Chemical and Morphological Studies of Planetary Nebulae as Probes of Stellar and Galaxy Evolution

Planetary nebulae (PNe) are descendants of the low- to intermediate-mass stars (1-8 solar masses), which account for the absolute majority (>90%) of the stellar populations in the universe. As the only interstellar media that exist in both galaxy disk and halo, PNe are widespread emission-line objects. They are one of the few classes of celestial objects that are active in almost every part of the electromagnetic spectrum, and have proven to be ideal laboratories to study various astrophysical processes and excellent tracers of the chemistry, dynamics and stellar population of host galaxies. In this talk, I will first briefly introduce the formation and evolution of PNe and related science, demonstrating their versatility as an astrophysical tool; then I focus on the chemical and morphological studies of PNe to probe the stellar and galaxy evolution, based on our previous observations using the ground-based and space telescopes.

Xuan Fang (NAOC)
Join Zoom Meeting Meeting ID: 823 6163 6041 Passcode: 998118
Ke Wang
Thursday, April 14, 2022 - 3:30PM to Thursday, April 14, 2022 - 4:30PM
Dr.

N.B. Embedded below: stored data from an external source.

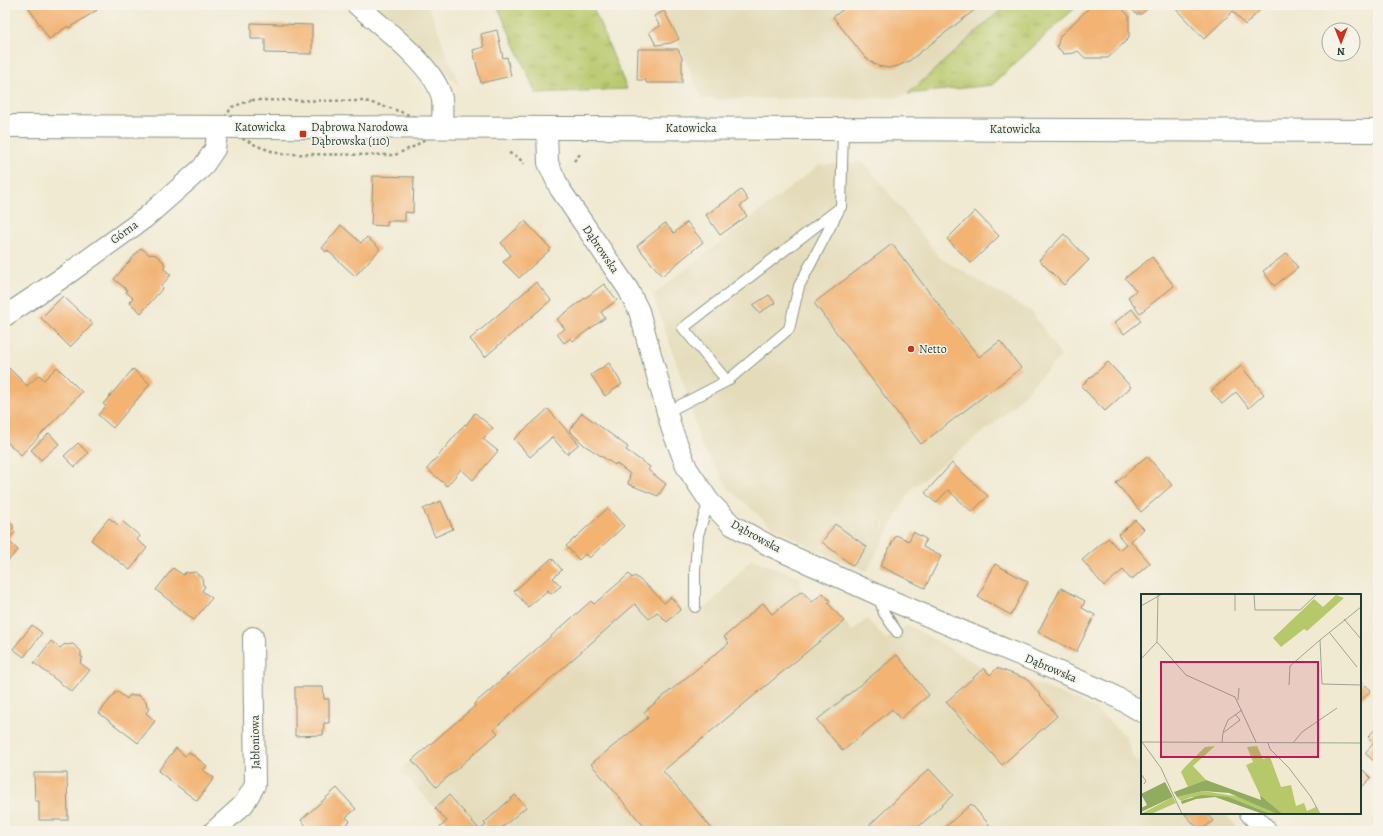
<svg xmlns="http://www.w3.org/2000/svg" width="1383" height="836" font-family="Alegreya,serif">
<defs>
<pattern id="grass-tufts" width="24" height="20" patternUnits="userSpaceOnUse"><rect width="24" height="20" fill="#b7c86b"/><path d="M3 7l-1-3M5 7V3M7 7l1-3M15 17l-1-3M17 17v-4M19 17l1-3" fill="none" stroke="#94a459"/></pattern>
</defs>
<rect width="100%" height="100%" fill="#f7f3e8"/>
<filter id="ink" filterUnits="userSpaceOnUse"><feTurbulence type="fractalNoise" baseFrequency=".025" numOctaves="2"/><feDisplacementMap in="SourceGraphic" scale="8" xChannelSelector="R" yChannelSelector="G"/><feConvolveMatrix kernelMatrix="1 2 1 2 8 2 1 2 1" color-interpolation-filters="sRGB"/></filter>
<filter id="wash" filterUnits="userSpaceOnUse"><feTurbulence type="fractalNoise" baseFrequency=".012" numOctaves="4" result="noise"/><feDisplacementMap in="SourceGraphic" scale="16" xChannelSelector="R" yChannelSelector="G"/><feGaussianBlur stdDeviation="0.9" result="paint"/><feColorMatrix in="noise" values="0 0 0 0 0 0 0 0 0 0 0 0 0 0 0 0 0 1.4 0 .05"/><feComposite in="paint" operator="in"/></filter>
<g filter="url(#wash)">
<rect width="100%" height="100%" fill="#f0ead3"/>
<g fill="#e4dbba">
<path d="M369 5H428L459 85Z"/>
<path d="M662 5H1006L908 94 896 98 702 99Z"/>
<path d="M864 162 940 258 1032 312 1061 356 1001 418 911 489 867 571 815 550 771 526 729 489 700 443 689 400 653 295 819 165Z"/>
<path d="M752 559 799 577 802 591 811 602 823 593 830 601 829 603 852 631 867 619 886 639 908 625 984 668 990 675 997 668 1092 707 1126 736 1133 758 1142 761V813H1224L1241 831H455L400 770 475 706 474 704 591 601 594 604 629 574 632 578 635 576 651 589 664 603 671 597 681 609 708 606Z"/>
</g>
<g fill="url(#grass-tufts)" stroke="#6b8250">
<path d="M497 5H592L627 89 536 93Z"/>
<path d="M1006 5H1078L992 85 908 94Z"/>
</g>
<g id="blocks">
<g fill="#f2b373">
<path d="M27 5H99L96 8 97 10 69 28 68 26 49 39Z"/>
<path d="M849 5H981L909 61 898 66 888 68 878 66 870 61 864 56 833 17Z"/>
<path d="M1092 5H1119L1129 16V38L1108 58H1085L1078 51 1074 53 1064 54 1057 47 1060 36Z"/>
<path d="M1128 5H1152L1141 14H1136Z"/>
<path d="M1172 5H1261L1263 7 1245 25 1233 11 1204 39Z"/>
<path d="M664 11 679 39 671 43 656 45 649 32 660 26 654 16Z"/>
<path d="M251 23 312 25V54L265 53V39H251Z"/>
<path d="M497 30 503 58 507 57 511 76 481 83 473 50 484 47 481 34Z"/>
<path d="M638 49H678L682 58V83H646V80H637Z"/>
<path d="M373 176 414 177 413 213 405 212V221H387V226L371 225Z"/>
<path d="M741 190 748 200 740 206 747 216 720 235 706 215Z"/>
<path d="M975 211 999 236 971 263 947 239Z"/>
<path d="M525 221 551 249 519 278 503 262 511 255 501 243Z"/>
<path d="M687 222 703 242 662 276 637 246 665 223 674 233Z"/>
<path d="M341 225 361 243 367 237 380 249 355 276 327 250 326 252 322 248Z"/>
<path d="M1064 234 1089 260 1064 285 1039 260Z"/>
<path d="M892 244 979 357 1000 341 1021 368 921 444 814 303Z"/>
<path d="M141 248 150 255 151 254 156 255 163 261 165 266 163 268 171 275 161 286 163 288 141 313 129 302 133 298 126 292 127 290 114 279Z"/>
<path d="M1287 253 1298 268 1274 286 1263 271Z"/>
<path d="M1152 257 1174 286 1140 313 1128 297 1136 291 1125 278Z"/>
<path d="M536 282 551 300 485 357 470 339Z"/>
<path d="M604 284 617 300 601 312 605 318 573 341 571 338 564 343 557 334 565 329 557 319Z"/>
<path d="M769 295 775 303 759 313 753 305Z"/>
<path d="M63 296 93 324 70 347 41 318Z"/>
<path d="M1132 309 1141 321 1124 334 1114 323Z"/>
<path d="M1108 362 1131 387 1105 411 1081 386Z"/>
<path d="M609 363 622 384 605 396 591 375Z"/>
<path d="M1241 366 1264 394 1249 408 1236 392 1222 404 1211 391Z"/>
<path d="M57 367 82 392 21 455 5 440V372L9 368 27 386 39 375 44 380Z"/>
<path d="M133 369 150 384 113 428 98 415 106 406 103 404Z"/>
<path d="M548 409 579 444 567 454 552 437 530 457 514 439Z"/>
<path d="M475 413 493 428 483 439 498 451 473 480 461 469 447 486 427 469 465 424 466 425Z"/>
<path d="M582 413 628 447 626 450 650 467 648 470 666 484 658 496 628 484 630 474 616 463 615 465 584 445 569 430Z"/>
<path d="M49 433 59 444 41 460 31 450Z"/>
<path d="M78 443 88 453 75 467 64 456Z"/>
<path d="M1147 456 1172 485 1141 512 1116 483Z"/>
<path d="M952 463 988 496 972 512 948 490 936 503 925 493Z"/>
<path d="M441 501 453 529 435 537 423 509Z"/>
<path d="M608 508 624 526 589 558 585 554 579 560 566 546Z"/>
<path d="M109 518 118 525 122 521 140 536 137 540 147 548 130 570 91 540Z"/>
<path d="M5 520H8L13 525V530L15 532 8 540 18 550 5 564Z"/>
<path d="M1135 520 1144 529 1131 541 1150 563 1131 580 1123 570 1104 586 1082 560 1108 538 1119 550 1126 544 1118 535Z"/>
<path d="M835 524 867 547 853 566 822 542Z"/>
<path d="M913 532 926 539 923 547 941 556 925 588 880 566 896 535 909 541Z"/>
<path d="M552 558 562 570 553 578 561 586 551 594 548 590 528 607 514 591Z"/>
<path d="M995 564 1028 582 1011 615 978 597Z"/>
<path d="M173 568 183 575 186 572 188 573 195 572 202 578 203 585 205 586 202 591 212 598 194 620 156 590Z"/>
<path d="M629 574 632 578 635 576 651 589 664 603 671 597 681 609 667 622 657 612 649 619 635 604 494 729 498 733 436 787 412 760 475 706 474 704 591 601 594 604Z"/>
<path d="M1061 588 1085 601 1082 608 1095 615 1076 652 1038 632Z"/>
<path d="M802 591 812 602 823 593 830 601 828 603 844 621 663 771 714 831H648L591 764 648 718 644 712 729 643 724 637 763 603 772 614Z"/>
<path d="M32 625 42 633 24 657 13 649Z"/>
<path d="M51 641 60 648 65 644 66 645 73 644 81 651V657L83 658 80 663 90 670 72 692 34 663Z"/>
<path d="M897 655 929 695 900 719 892 709 843 751 817 720Z"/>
<path d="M984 668 990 675 997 668 1027 679 1057 716 1002 765 946 702Z"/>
<path d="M1360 681 1371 690 1360 702Z"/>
<path d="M295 687H323L324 699H329V723H324L323 735 295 736Z"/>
<path d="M117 691 127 699 130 695 132 696 138 695 146 701 147 707 149 709 146 713 155 721 138 743 99 713Z"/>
<path d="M1378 726V765L1365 753 1374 743 1368 737Z"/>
<path d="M176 748 185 756 189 752 207 766 203 770 214 778 197 801 158 771Z"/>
<path d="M929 769 953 795 914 831H863Z"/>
<path d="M1363 770 1371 778 1360 789V773Z"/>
<path d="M34 773H67L68 820H39V801H35Z"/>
<path d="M337 788 356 809 346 817 350 821 338 831H311L301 820Z"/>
<path d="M449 795 480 830 486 825 484 823 515 795 526 807 498 831H436L447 821 435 808Z"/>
<path d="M971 804 993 829 990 831H941Z"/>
<path d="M1184 813H1206L1213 821 1200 831Z"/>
</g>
</g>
</g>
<g filter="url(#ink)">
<use href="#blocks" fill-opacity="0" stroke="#889484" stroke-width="1"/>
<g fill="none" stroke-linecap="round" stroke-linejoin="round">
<g stroke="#889484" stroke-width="12">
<g id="service">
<path d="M727 381 683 328 841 207 843 128"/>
<path d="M667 412 727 381 789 329 799 286 839 210"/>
<path d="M878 595 884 613 897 632"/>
<path d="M695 607V570L698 535 709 501"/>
</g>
</g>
<g stroke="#889484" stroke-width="22">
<g id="minor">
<path d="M357 5C381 26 437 68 442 99 443 108 442 118 442 127"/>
<path d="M547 128 548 163 560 189 628 289 639 311 672 430 687 468 709 501 732 525 772 547 878 595 1109 693 1142 712"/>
<path d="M5 316 65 276 145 218 202 168 215 149 218 127"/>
<path d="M1250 813 1267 831"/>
<path d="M214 831 244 804 255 785 253 637"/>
</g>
</g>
<g stroke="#889484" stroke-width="24">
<path id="tertiary" d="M5 126 1378 131"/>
</g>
<g stroke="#889484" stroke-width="2.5" stroke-dasharray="3 3" stroke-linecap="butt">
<path d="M252 100 365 101 390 108 442 127 415 146 395 155 280 154 260 147 218 127 232 107Z"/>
<path d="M509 153 518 157 524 164"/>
<path d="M574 161 581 153"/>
</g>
<use href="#service" stroke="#fff" stroke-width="10"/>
<use href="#minor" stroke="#fff" stroke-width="20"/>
<use href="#tertiary" stroke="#fff" stroke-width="22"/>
</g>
</g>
<g fill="#c8321e" stroke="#f7f3e8" stroke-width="1.5">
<rect x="299" y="130" width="8" height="8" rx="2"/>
<circle cx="911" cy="349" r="4"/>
</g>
<g text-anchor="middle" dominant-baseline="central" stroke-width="3" stroke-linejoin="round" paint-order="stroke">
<g font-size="12" fill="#1f3d34" stroke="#f7f3e8">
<text x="260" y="127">Katowicka</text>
<text x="691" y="128">Katowicka</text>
<text x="1015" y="129">Katowicka</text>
<text transform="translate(124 232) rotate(-36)">Górna</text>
<text transform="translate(601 249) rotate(56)">Dąbrowska</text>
<text transform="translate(756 536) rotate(29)">Dąbrowska</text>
<text transform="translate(1051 668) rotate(23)">Dąbrowska</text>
<text transform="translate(255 742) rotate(-91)">Jabłoniowa</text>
</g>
<g font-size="12" fill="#1f3d34" stroke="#f7f3e8" text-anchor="start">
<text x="311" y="127">Dąbrowa Narodowa<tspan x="311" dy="14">Dąbrowska (110)</tspan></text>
<text x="919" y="349">Netto</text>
</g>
</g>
<g transform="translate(1141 594)">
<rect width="220" height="220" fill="#f0ead3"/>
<path d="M195 1 203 4 166 37 163 35 140 53 132 44 173 5 182 13ZM74 152 52 172 65 186 47 193 40 178 43 174 64 153ZM116 152 122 165 129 163 140 193 150 191 155 212 163 209 166 217 175 213 178 220H142L119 201 105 171 112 168 106 153ZM62 197 100 203 136 220H130L88 203H50L40 207 36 203ZM32 203 35 209 10 220H0Z" fill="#b7c86b"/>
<path d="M65 186 120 206 119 201 142 220H136L88 199 62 197 36 203 33 198ZM24 188 32 203 0 218V214L6 211 0 200ZM60 201 88 203 130 220H122L74 203 55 205 41 210 40 207Z" fill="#91ac5f"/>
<path fill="none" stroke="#9ca593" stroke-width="1" d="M17 0 16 48 45 81 94 103 115 148M94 0V17M113 0 114 16H159L176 0M0 12 21 0M220 13 179 46 181 90 220 91M203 25 220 45M188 38 216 73M0 65 16 48M148 91 149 72 179 46M97 106 98 94M82 138 87 126 101 116M0 148 220 149M1 148 20 174 41 220M81 148 82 139 99 126 94 120M127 149 129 155 148 174 170 203 179 220M152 149 161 138 196 114M0 180 5 187 3 190"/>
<path fill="#c2185b" fill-opacity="0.15" stroke="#c2185b" stroke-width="2" d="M20 68H177V163H20Z"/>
<rect width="220" height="220" fill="none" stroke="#1f3d34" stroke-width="2"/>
</g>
<rect width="1383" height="836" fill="none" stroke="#f7f3e8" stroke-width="20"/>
<g transform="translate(1341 42) rotate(180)"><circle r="19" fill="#f7f3e8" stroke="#a1aaa0"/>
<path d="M0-3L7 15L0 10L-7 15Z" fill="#c8321e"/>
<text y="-6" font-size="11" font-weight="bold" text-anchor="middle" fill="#1f3d34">N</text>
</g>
</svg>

Xuan Fang is currently a research staff at National Astronomical Observatories, Chinese Academy of Sciences (NAOC). He obtained the Bachelor degree in physics at Wuhan University, and then PhD in astrophysics at Peking University. 2013.09-2016.02, he worked as a postdoc at Instituto de Astrofisica de Andalucia, Spanish National Research Council (IAA-CSIC). 2016.03-2019.12, he was a Postdoctoral Fellow at Laboratory for Space Research, the University of Hong Kong. Since 2020.01, he became a staff at NAOC, supported by a youth talent program of the Chinese Academy of Sciences. His research mainly focuses on the late-stage evolution of stars, in particular planetary nebulae and related sciences. He strives to carry out deep spectroscopy of PNe in the extended halo of the Andromeda Galaxy (M31) using large ground-based telescopes, trying to understand the merging history of this largest spiral system in the Local Group.